→ **EXERCISE OBJECTIVE**: Could you retype the lines below, starting at the line holding "<u>从源文件到目标文件的生" and stopping at the line holding "for Program Improvement:**", inclusive? Copy them exactly and drop the images.
*** ENTRIES SUPPLIED Section Begins ***
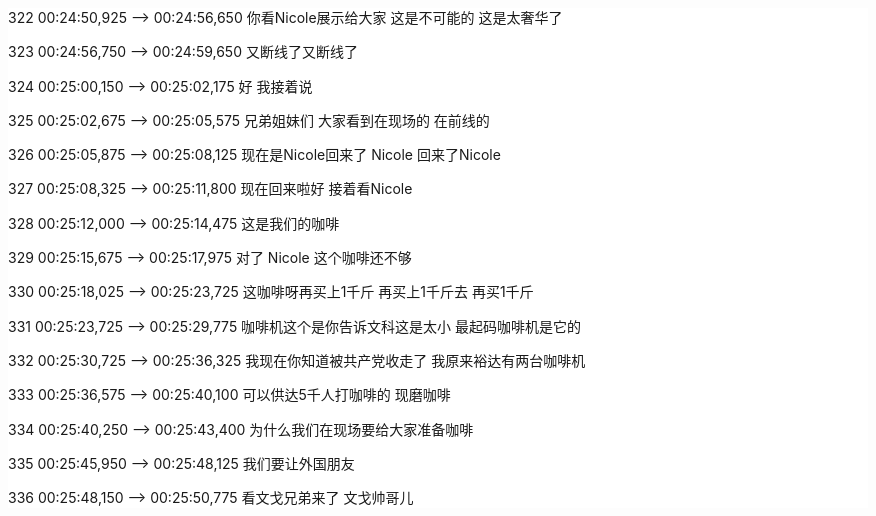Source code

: 322
00:24:50,925 –&gt; 00:24:56,650
你看Nicole展示给大家 这是不可能的 这是太奢华了
 
323
00:24:56,750 –&gt; 00:24:59,650
又断线了又断线了
 
324
00:25:00,150 –&gt; 00:25:02,175
好 我接着说
 
325
00:25:02,675 –&gt; 00:25:05,575
兄弟姐妹们 大家看到在现场的 在前线的
 
326
00:25:05,875 –&gt; 00:25:08,125
现在是Nicole回来了 Nicole 回来了Nicole
 
327
00:25:08,325 –&gt; 00:25:11,800
现在回来啦好 接着看Nicole
 
328
00:25:12,000 –&gt; 00:25:14,475
这是我们的咖啡
 
329
00:25:15,675 –&gt; 00:25:17,975
对了 Nicole 这个咖啡还不够
 
330
00:25:18,025 –&gt; 00:25:23,725
这咖啡呀再买上1千斤 再买上1千斤去 再买1千斤
 
331
00:25:23,725 –&gt; 00:25:29,775
咖啡机这个是你告诉文科这是太小 最起码咖啡机是它的
 
332
00:25:30,725 –&gt; 00:25:36,325
我现在你知道被共产党收走了 我原来裕达有两台咖啡机
 
333
00:25:36,575 –&gt; 00:25:40,100
可以供达5千人打咖啡的 现磨咖啡
 
334
00:25:40,250 –&gt; 00:25:43,400
为什么我们在现场要给大家准备咖啡
 
335
00:25:45,950 –&gt; 00:25:48,125
我们要让外国朋友
 
336
00:25:48,150 –&gt; 00:25:50,775
看文戈兄弟来了 文戈帅哥儿
 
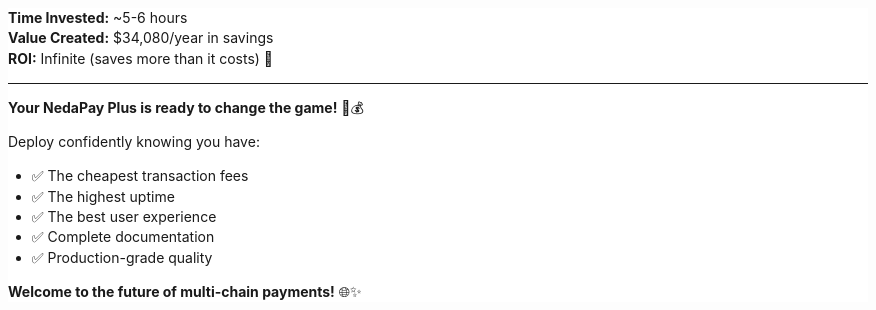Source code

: **Time Invested:** ~5-6 hours  
**Value Created:** $34,080/year in savings  
**ROI:** Infinite (saves more than it costs) 🎊

---

**Your NedaPay Plus is ready to change the game!** 🚀💰

Deploy confidently knowing you have:
- ✅ The cheapest transaction fees
- ✅ The highest uptime
- ✅ The best user experience
- ✅ Complete documentation
- ✅ Production-grade quality

**Welcome to the future of multi-chain payments!** 🌐✨
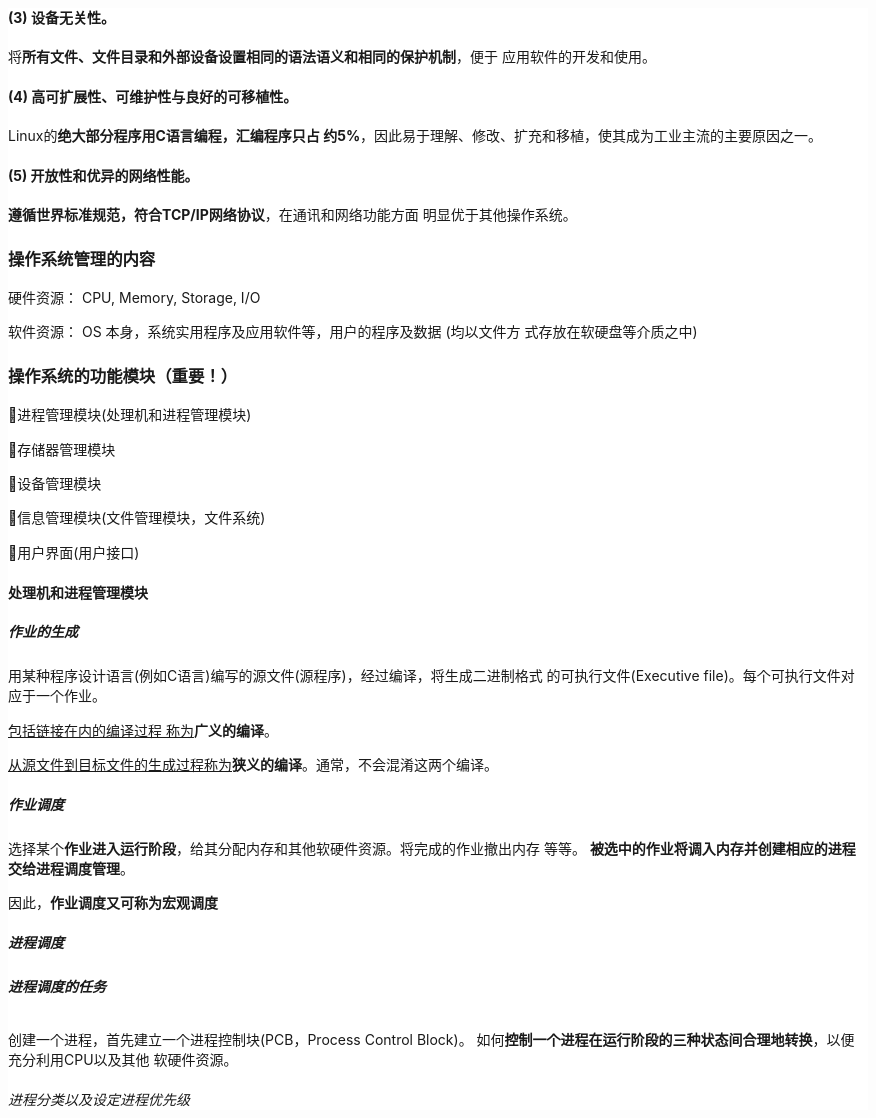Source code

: #### (3) 设备无关性。

将**所有文件、文件目录和外部设备设置相同的语法语义和相同的保护机制**，便于 应用软件的开发和使用。

#### (4) 高可扩展性、可维护性与良好的可移植性。

Linux的**绝大部分程序用C语言编程，汇编程序只占 约5%**，因此易于理解、修改、扩充和移植，使其成为工业主流的主要原因之一。

#### (5) 开放性和优异的网络性能。

**遵循世界标准规范，符合TCP/IP网络协议**，在通讯和网络功能方面 明显优于其他操作系统。





### 操作系统管理的内容

硬件资源： CPU, Memory, Storage, I/O  

软件资源： OS 本身，系统实用程序及应用软件等，用户的程序及数据 (均以文件方 式存放在软硬盘等介质之中) 

### 操作系统的功能模块（重要！）

进程管理模块(处理机和进程管理模块)  

存储器管理模块 

设备管理模块 

信息管理模块(文件管理模块，文件系统)  

用户界面(用户接口) 



#### 处理机和进程管理模块

##### **作业的生成**

用某种程序设计语言(例如C语言)编写的源文件(源程序)，经过编译，将生成二进制格式 的可执行文件(Executive file)。每个可执行文件对应于一个作业。

<u>包括链接在内的编译过程 称为</u>**广义的编译**。

<u>从源文件到目标文件的生成过程称为</u>**狭义的编译**。通常，不会混淆这两个编译。



##### **作业调度**

选择某个**作业进入运行阶段**，给其分配内存和其他软硬件资源。将完成的作业撤出内存 等等。 **被选中的作业将调入内存并创建相应的进程交给进程调度管理**。

因此，**作业调度又可称为宏观调度**



##### 进程调度

###### **进程调度的任务**

创建一个进程，首先建立一个进程控制块(PCB，Process Control Block)。 如何**控制一个进程在运行阶段的三种状态间合理地转换**，以便充分利用CPU以及其他 软硬件资源。

###### 进程分类以及设定进程优先级
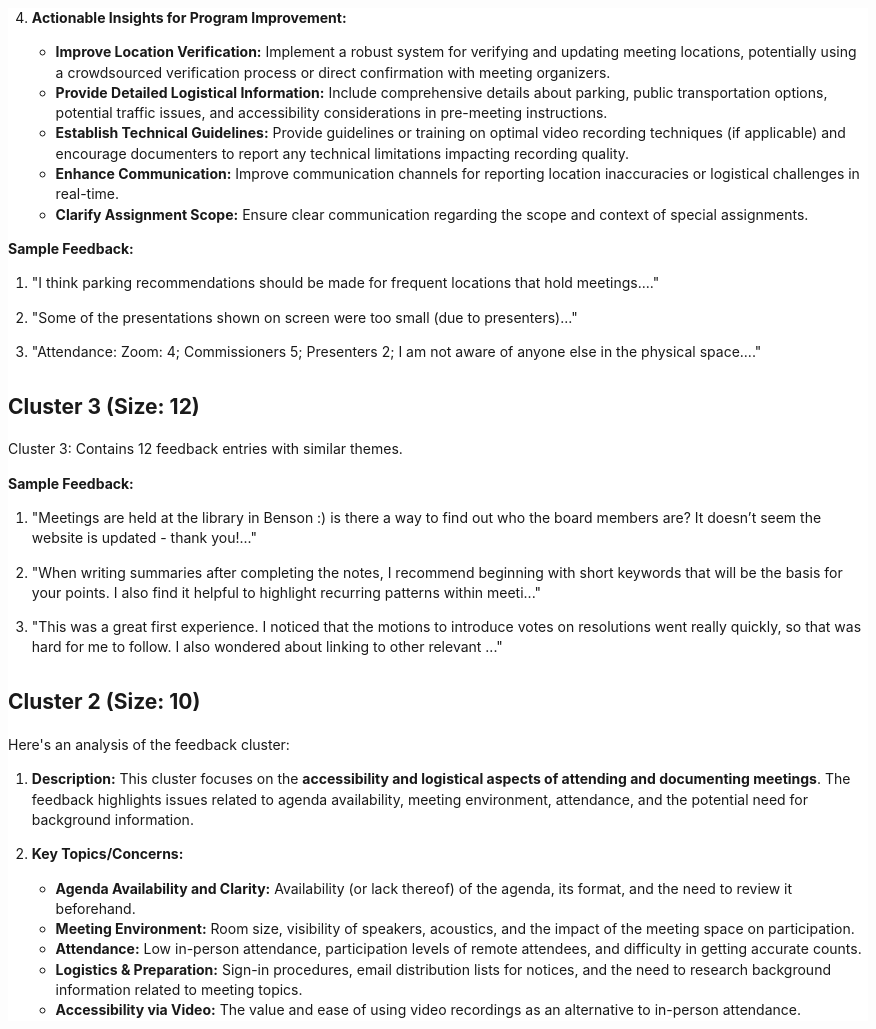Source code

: 4.  **Actionable Insights for Program Improvement:**

    *   **Improve Location Verification:** Implement a robust system for verifying and updating meeting locations, potentially using a crowdsourced verification process or direct confirmation with meeting organizers.
    *   **Provide Detailed Logistical Information:** Include comprehensive details about parking, public transportation options, potential traffic issues, and accessibility considerations in pre-meeting instructions.
    *   **Establish Technical Guidelines:** Provide guidelines or training on optimal video recording techniques (if applicable) and encourage documenters to report any technical limitations impacting recording quality.
    *   **Enhance Communication:** Improve communication channels for reporting location inaccuracies or logistical challenges in real-time.
    *   **Clarify Assignment Scope:** Ensure clear communication regarding the scope and context of special assignments.



**Sample Feedback:**

1. "I think parking recommendations should be made for frequent locations that hold meetings...."

2. "Some of the presentations shown on screen were too small (due to presenters)..."

3. "Attendance: 
Zoom: 4; Commissioners 5; Presenters 2; I am not aware of anyone else in the physical space...."


## Cluster 3 (Size: 12)

Cluster 3: Contains 12 feedback entries with similar themes.


**Sample Feedback:**

1. "Meetings are held at the library in Benson :) is there a way to find out who the board members are? It doesn’t seem the website is updated - thank you!..."

2. "When writing summaries after completing the notes, I recommend beginning with short keywords that will be the basis for your points. I also find it helpful to highlight recurring patterns within meeti..."

3. "This was a great first experience. I noticed that the motions to introduce votes on resolutions went really quickly, so that was hard for me to follow. I also wondered about linking to other relevant ..."


## Cluster 2 (Size: 10)

Here's an analysis of the feedback cluster:

1.  **Description:** This cluster focuses on the **accessibility and logistical aspects of attending and documenting meetings**. The feedback highlights issues related to agenda availability, meeting environment, attendance, and the potential need for background information.

2.  **Key Topics/Concerns:**
    *   **Agenda Availability and Clarity:** Availability (or lack thereof) of the agenda, its format, and the need to review it beforehand.
    *   **Meeting Environment:** Room size, visibility of speakers, acoustics, and the impact of the meeting space on participation.
    *   **Attendance:** Low in-person attendance, participation levels of remote attendees, and difficulty in getting accurate counts.
    *   **Logistics & Preparation:** Sign-in procedures, email distribution lists for notices, and the need to research background information related to meeting topics.
    *   **Accessibility via Video:** The value and ease of using video recordings as an alternative to in-person attendance.
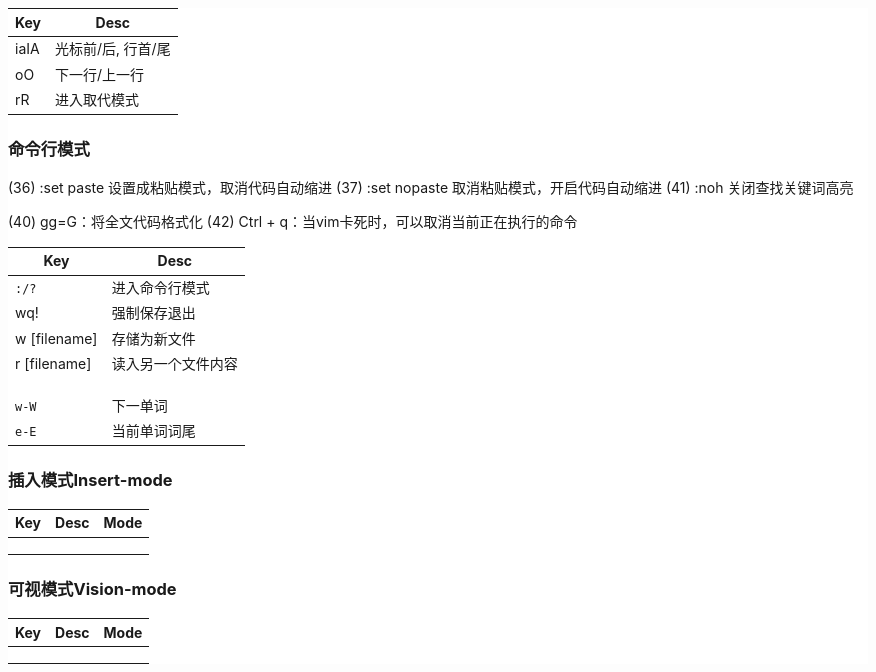 | Key  | Desc               |
| ---- | ------------------ |
| iaIA | 光标前/后, 行首/尾 |
| oO   | 下一行/上一行      |
| rR   | 进入取代模式       |

### 命令行模式

   (36) :set paste 设置成粘贴模式，取消代码自动缩进
   (37) :set nopaste 取消粘贴模式，开启代码自动缩进
   (41) :noh 关闭查找关键词高亮

   (40) gg=G：将全文代码格式化
   (42) Ctrl + q：当vim卡死时，可以取消当前正在执行的命令

| Key          | Desc               |
| ------------ | ------------------ |
| `:/?`        | 进入命令行模式     |
| wq!          | 强制保存退出       |
| w [filename] | 存储为新文件       |
| r [filename] | 读入另一个文件内容 |
|              |                    |
|              |                    |
|              |                    |
| `w-W`        | 下一单词           |
| `e-E`        | 当前单词词尾       |

### 插入模式Insert-mode

| Key | Desc | Mode |
| --- | ---- | ---- |
|     |      |      |
|     |      |      |
|     |      |      |

### 可视模式Vision-mode

| Key | Desc | Mode |
| --- | ---- | ---- |
|     |      |      |
|     |      |      |
|     |      |      |
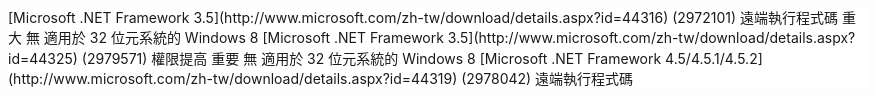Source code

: </td>
<td style="border:1px solid black;">
[Microsoft .NET Framework 3.5](http://www.microsoft.com/zh-tw/download/details.aspx?id=44316)  
(2972101)

</td>
<td style="border:1px solid black;">
遠端執行程式碼

</td>
<td style="border:1px solid black;">
重大

</td>
<td style="border:1px solid black;">
無

</td>
</tr>
<tr>
<td style="border:1px solid black;">
適用於 32 位元系統的 Windows 8

</td>
<td style="border:1px solid black;">
[Microsoft .NET Framework 3.5](http://www.microsoft.com/zh-tw/download/details.aspx?id=44325)  
(2979571)

</td>
<td style="border:1px solid black;">
權限提高

</td>
<td style="border:1px solid black;">
重要

</td>
<td style="border:1px solid black;">
無

</td>
</tr>
<tr>
<td style="border:1px solid black;">
適用於 32 位元系統的 Windows 8

</td>
<td style="border:1px solid black;">
[Microsoft .NET Framework 4.5/4.5.1/4.5.2](http://www.microsoft.com/zh-tw/download/details.aspx?id=44319)  
(2978042)

</td>
<td style="border:1px solid black;">
遠端執行程式碼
*** ENTRIES SUPPLIED Section Ends ***
→ **TASK OUTPUT**:
<u>从源文件到目标文件的生成过程称为</u>**狭义的编译**。通常，不会混淆这两个编译。



##### **作业调度**

选择某个**作业进入运行阶段**，给其分配内存和其他软硬件资源。将完成的作业撤出内存 等等。 **被选中的作业将调入内存并创建相应的进程交给进程调度管理**。

因此，**作业调度又可称为宏观调度**



##### 进程调度

###### **进程调度的任务**

创建一个进程，首先建立一个进程控制块(PCB，Process Control Block)。 如何**控制一个进程在运行阶段的三种状态间合理地转换**，以便充分利用CPU以及其他 软硬件资源。

###### 进程分类以及设定进程优先级
Source code

: 4.  **Actionable Insights for Program Improvement:**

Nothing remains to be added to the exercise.